> _Text to read_:
PDF File Analysis Cheatsheet

Triage in 30 seconds

sha256sum sample
file sample
trid sample
exiftool sample
strings -a -n 6 sample | less
strings -el sample | less
binwalk sample
ent sample

Goal:
- identify exact format
- find obvious URLs / PowerShell / JS
- detect embedded blobs / high entropy
- decide PDF vs Office vs script vs PE workflow

Main decision tree

PDF?
  → pdfid.py → pdf-parser.py → extract JS / objects / attachments

Office / OLE / OOXML / RTF?
  → oleid → olevba → oledump.py → extract macro / payload

Encoded script / PowerShell?
  → grep / strings / Base64 hunt → decode UTF-16LE if needed

Embedded binary?
  → binwalk -e / foremost → rerun file triage on extracted files

Very common indicators

- powershell -enc / EncodedCommand
- long Base64 blobs
- cmd /c, wscript, mshta, rundll32
- suspicious URLs / IPs
- auto-executing macros
- PDF /OpenAction, /JS, /Launch
- embedded files or object streams

Fast PDF workflow

pdfid.py sample.pdf
pdf-parser.py -a sample.pdf
pdf-parser.py --search javascript sample.pdf
pdf-parser.py --search OpenAction sample.pdf
pdf-parser.py --search EmbeddedFile sample.pdf

Then inspect suspicious objects:
pdf-parser.py -o <id> -f sample.pdf
pdf-parser.py -o <id> -f -d dumped.bin sample.pdf

What to look for

/JS          JavaScript present
/JavaScript  same idea, explicit
/OpenAction  code / action on open
/AA          additional automatic actions
/Launch      launch external content
/EmbeddedFile embedded attachment
/ObjStm      compressed object streams
/XFA         XML Forms; sometimes abused / suspicious
/URI         outbound URLs / links

Useful helpers

peepdf           # richer PDF analysis, JS / suspicious objects
mutool show      # inspect xref / objects
mutool extract   # attachments / embedded resources
pdfdetach        # extract embedded files
qpdf --qdf --object-streams=disable sample.pdf out.pdf
js-beautify dumped.js

Recognize the format

OLE / legacy
- .doc / .xls / .ppt
- compound binary format
- use oletools / oledump heavily

OOXML
- .docx / .xlsx / .pptx
- actually ZIP containers
- inspect with unzip -l or 7z l

RTF
- plain-ish text container
- can embed OLE objects / exploit blobs

Core Office workflow

oleid sample.doc
olevba --decode sample.doc
oledump.py sample.doc
mraptor sample.doc
msodde sample.doc

For OOXML:
unzip -l sample.docx
7z x sample.docx -oout
find out -type f | sort

High-value indicators

- AutoOpen, Document_Open, Workbook_Open
- Shell, CreateObject, WScript.Shell
- URLDownloadToFile, XMLHTTP, WinHttp
- PowerShell, cmd, mshta, rundll32
- DDE fields / remote templates
- suspicious relationships in OOXML
- embedded OLE packages / attachments

Files worth checking

[Content_Types].xml
_rels/.rels
word/_rels/document.xml.rels
word/document.xml
word/vbaProject.bin
word/embeddings/
docProps/

Look for:
- remote templates
- weird external relationships
- embedded objects
- vbaProject.bin presence

Quick commands

unzip -l sample.docx
unzip -p sample.docx word/_rels/document.xml.rels
unzip -p sample.docx word/document.xml | head
find out -iname '*.rels' -o -iname '*.xml' | sort
grep -RniE 'http|https|template|oleObject|external' out/

Common patterns

powershell -enc
powershell -encodedcommand
FromBase64String
IEX
DownloadString
Invoke-WebRequest
Net.WebClient

Search:
strings -a file | grep -iE 'powershell|encodedcommand|frombase64string|iex'
strings -el file | grep -iE 'powershell|encodedcommand|frombase64string|iex'

Decode workflow

# Normal Base64
echo 'BASE64' | base64 -d

# PowerShell -enc is commonly UTF-16LE
echo 'BASE64' | base64 -d | iconv -f UTF-16LE -t UTF-8

# Gzip / zlib after Base64 is also common
python3 - <<'PY'
import base64, gzip
print(gzip.decompress(base64.b64decode('...')))

> _Required work_:
1 - What does the cheatsheet say OOXML files such as .docx, .xlsx and .pptx actually are?
2 - Reproduce everything in the cheatsheet from "# Normal Base64" down to "print(gzip.decompress(base64.b64decode('...')))".

> _Data records_:
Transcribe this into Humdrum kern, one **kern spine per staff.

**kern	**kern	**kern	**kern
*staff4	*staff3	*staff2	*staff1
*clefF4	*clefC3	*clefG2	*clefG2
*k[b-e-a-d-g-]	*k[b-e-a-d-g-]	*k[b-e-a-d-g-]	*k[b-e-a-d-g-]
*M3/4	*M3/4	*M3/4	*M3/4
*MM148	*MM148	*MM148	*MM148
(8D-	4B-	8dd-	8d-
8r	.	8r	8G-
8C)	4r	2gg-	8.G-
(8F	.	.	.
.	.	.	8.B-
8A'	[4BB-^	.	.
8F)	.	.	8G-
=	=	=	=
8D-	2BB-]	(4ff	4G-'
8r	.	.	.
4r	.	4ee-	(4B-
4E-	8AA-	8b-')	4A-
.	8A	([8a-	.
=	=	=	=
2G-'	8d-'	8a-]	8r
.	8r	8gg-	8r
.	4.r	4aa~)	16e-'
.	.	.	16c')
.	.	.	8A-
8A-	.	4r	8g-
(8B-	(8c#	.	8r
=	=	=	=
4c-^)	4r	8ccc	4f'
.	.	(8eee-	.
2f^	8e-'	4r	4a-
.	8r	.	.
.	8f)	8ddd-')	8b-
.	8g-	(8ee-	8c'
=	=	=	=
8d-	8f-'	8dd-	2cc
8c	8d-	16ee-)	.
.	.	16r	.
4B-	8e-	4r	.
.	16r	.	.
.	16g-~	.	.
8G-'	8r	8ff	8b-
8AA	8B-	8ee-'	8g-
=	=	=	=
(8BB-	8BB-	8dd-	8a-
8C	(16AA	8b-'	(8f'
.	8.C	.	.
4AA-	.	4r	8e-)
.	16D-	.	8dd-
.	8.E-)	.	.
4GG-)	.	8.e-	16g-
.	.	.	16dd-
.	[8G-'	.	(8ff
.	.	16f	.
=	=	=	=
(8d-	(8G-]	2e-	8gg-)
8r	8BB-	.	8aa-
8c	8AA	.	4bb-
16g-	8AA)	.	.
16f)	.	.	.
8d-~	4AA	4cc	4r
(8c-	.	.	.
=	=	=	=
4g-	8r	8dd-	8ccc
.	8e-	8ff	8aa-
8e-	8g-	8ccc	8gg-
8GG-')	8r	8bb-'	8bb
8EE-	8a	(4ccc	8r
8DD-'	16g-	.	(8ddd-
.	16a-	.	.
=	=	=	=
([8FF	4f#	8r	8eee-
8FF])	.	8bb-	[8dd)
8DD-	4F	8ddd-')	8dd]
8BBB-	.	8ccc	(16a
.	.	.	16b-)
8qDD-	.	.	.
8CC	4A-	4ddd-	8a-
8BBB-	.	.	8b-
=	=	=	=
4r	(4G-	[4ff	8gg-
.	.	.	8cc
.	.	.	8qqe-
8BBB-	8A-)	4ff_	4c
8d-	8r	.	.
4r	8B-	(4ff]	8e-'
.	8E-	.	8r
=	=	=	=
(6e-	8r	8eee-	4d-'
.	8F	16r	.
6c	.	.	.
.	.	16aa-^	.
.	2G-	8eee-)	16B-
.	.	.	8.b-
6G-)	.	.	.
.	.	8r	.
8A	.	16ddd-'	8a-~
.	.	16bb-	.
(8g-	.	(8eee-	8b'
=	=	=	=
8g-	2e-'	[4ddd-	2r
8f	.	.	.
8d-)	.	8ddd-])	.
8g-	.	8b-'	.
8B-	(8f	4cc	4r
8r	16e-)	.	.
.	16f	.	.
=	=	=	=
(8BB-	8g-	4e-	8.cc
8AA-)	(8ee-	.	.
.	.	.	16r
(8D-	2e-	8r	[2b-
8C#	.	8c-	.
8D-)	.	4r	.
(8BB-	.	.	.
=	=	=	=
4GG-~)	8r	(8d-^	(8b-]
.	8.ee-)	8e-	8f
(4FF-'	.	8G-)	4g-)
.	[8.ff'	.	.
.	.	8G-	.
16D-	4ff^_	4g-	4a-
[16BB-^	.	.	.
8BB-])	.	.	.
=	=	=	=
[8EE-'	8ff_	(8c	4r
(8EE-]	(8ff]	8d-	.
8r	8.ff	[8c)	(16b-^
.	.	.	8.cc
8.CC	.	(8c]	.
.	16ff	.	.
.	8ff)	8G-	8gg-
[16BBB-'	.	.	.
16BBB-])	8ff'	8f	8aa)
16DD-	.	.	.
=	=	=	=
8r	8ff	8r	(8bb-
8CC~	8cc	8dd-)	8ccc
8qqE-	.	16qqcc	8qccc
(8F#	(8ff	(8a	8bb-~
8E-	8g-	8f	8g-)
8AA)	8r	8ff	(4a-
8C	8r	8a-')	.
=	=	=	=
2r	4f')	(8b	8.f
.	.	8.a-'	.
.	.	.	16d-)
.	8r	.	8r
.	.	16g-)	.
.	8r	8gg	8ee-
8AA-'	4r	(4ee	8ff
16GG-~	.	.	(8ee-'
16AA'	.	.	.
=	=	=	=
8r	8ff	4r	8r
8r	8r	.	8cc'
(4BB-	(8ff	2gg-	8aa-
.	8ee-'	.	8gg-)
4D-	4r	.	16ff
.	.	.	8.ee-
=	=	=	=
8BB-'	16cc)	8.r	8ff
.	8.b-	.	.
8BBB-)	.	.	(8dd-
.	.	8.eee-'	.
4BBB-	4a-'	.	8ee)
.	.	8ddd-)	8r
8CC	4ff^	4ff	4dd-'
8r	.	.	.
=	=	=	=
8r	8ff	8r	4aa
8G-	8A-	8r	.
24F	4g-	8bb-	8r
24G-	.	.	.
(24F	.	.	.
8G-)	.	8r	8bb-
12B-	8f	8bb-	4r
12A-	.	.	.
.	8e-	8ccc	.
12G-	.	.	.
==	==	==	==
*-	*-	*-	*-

> _Results in order_:
1 - ZIP containers.

2 -
# Normal Base64
echo 'BASE64' | base64 -d

# PowerShell -enc is commonly UTF-16LE
echo 'BASE64' | base64 -d | iconv -f UTF-16LE -t UTF-8

# Gzip / zlib after Base64 is also common
python3 - <<'PY'
import base64, gzip
print(gzip.decompress(base64.b64decode('...')))